Liquefied Natural Gas (LNG) is used in rail by both USA and Russia but they both have large supplies. It works best for high load continuous operations. In urban or start/stop environments however the carbon output can be worse than for diesel. There are also storage issues with it needing to be kept at -230C for LNG. And apparently co-firing of LNG can adversely affect selective catalytic reduction (SCR) after treatment.

It is crucial that the decarbonisation and air quality work by the Government is integrated so we welcome the recognition in section 5.5.2 that the Government will work closely with the decarbonisation task force and the industry throughout 2018 and early 2019 to develop a range of measure to  tackle decarbonisation and air pollution.

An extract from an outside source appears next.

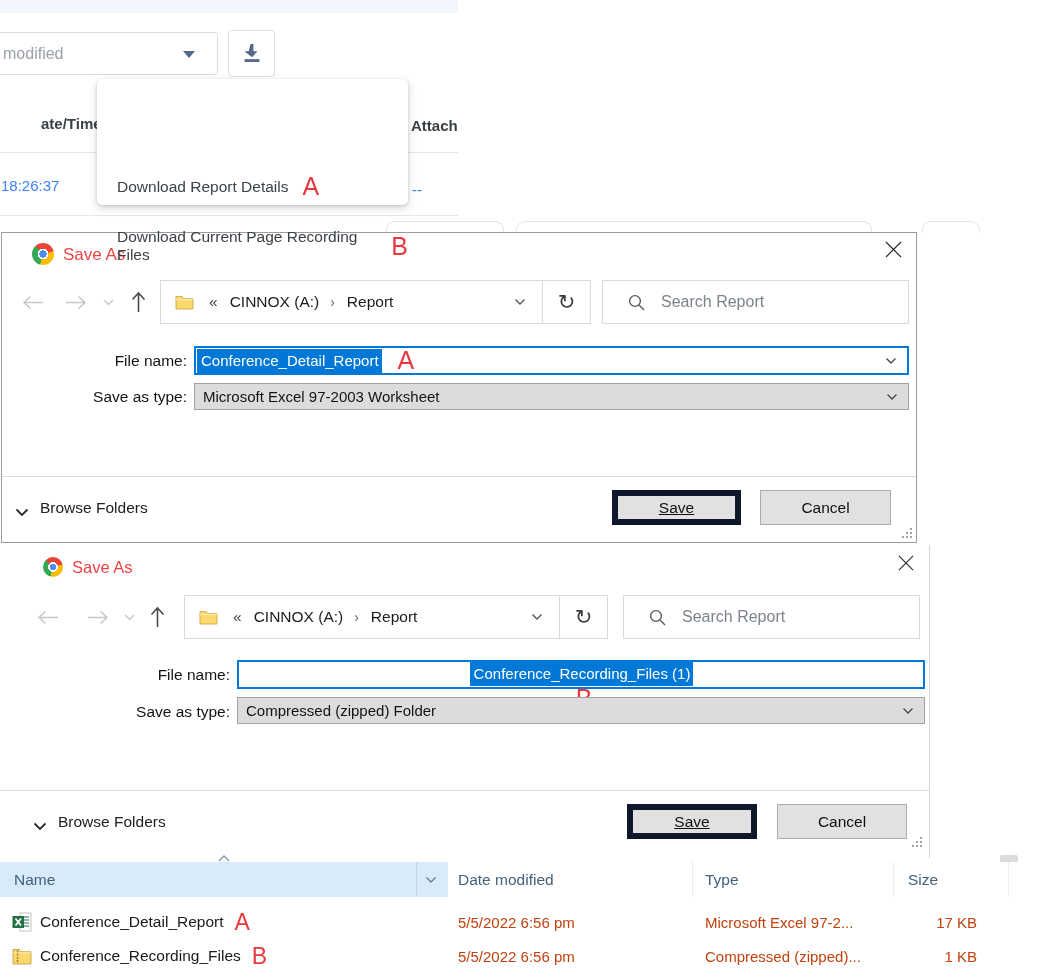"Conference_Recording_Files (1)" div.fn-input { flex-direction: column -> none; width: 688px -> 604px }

Retrofitting class 66 rail freight locomotives to reduce NOx emissions.
The rail freight industry is investigating the viability of fitting after treatment, using add blue and selective catalytic reduction (SCR). SCR technology has hugely reduced  Euro VI engine air pollution.

There are around 550 class 66 engines, a great many of which have the same engine configurations. Eminox has been important work with the Government and LPVP. If there is a positive way forward identified Government support for trials would be crucial. Funding from DEFRA, BEIS, Innovate UK and others who have funded road freight options.

Freight emissions reduction
The Clean Air Strategy references the National Infrastructure Commission freight study which is tasked with making freight more efficient and less polluting.

One of the best ways to reduce freight’s emissions is to make road freight more efficient. Currently HGVs are competitive but not efficient. The latest DfT statistics for 2017 show that empty running of trucks remains at 30 per cent for a second year running.Government statistics also show that only 34 per cent of trucks were full in terms of volume in 2016.

Distance based charging

To improve economic efficiencies there should be a direct relationship between the taxes per km travelled and the marginal costs for freight use. A distance based charging system can provide. It is the calculation of these marginal costs which is crucial as we have said during the discussion on the revision of the HGV levy.
HGVs have a wide range of impacts; these include congestion and pollution but also safety and infrastructure impacts not mentioned in the review.  Currently, HGVs are only internalising around a third of their costs so until HGVs internalise more of their costs HGVs will continue to be a huge problem to society and the economy.  Moving to distance based charging will have economic, productivity and competitiveness benefits as well as environmental benefits and is also likely to lead to a shift to rail, which should have further benefits.
The single most effective change to achieve all the Government’s stated objectives of improving efficiency, reducing exposure to collisions and reducing air and CO2 pollution would be to replace the existing time based lorry charging system with a distance based system which could relate charges paid to the real impacts HGVs have on other road users and the road network.  The current daily charge bears no direct relationship to the amount of use of the network; therefore the system does not incentivise more efficient use of the road network or the time at which it is used.
A distance-based lorry charging scheme could improve HGV efficiency by incentivising more efficient use of lorries, in order to reduce lorry miles. The current empty running and load utilisation figures show that road haulage industry efficiency is not improving.
Whereas distance based charging in both Austria and Germany have reduced both empty running and improved efficiency. Germany had similar levels to the UK of empty running before distance based charging was introduced but now it has decreased by a third. In Austria empty running reduced by a quarter from 21,1 per-cent in 1999 to 15,7 per cent in 2004. At the same time the average load grew 0,6 Ton  to 14,7T.

5.8 Government needs to give real incentives into alternatives to support business

Incentives are needed for companies to purchase new less polluting equipment like fork lift trucks and cranes which have a much shorter asset life than rail freight locomotives at between seven to ten years.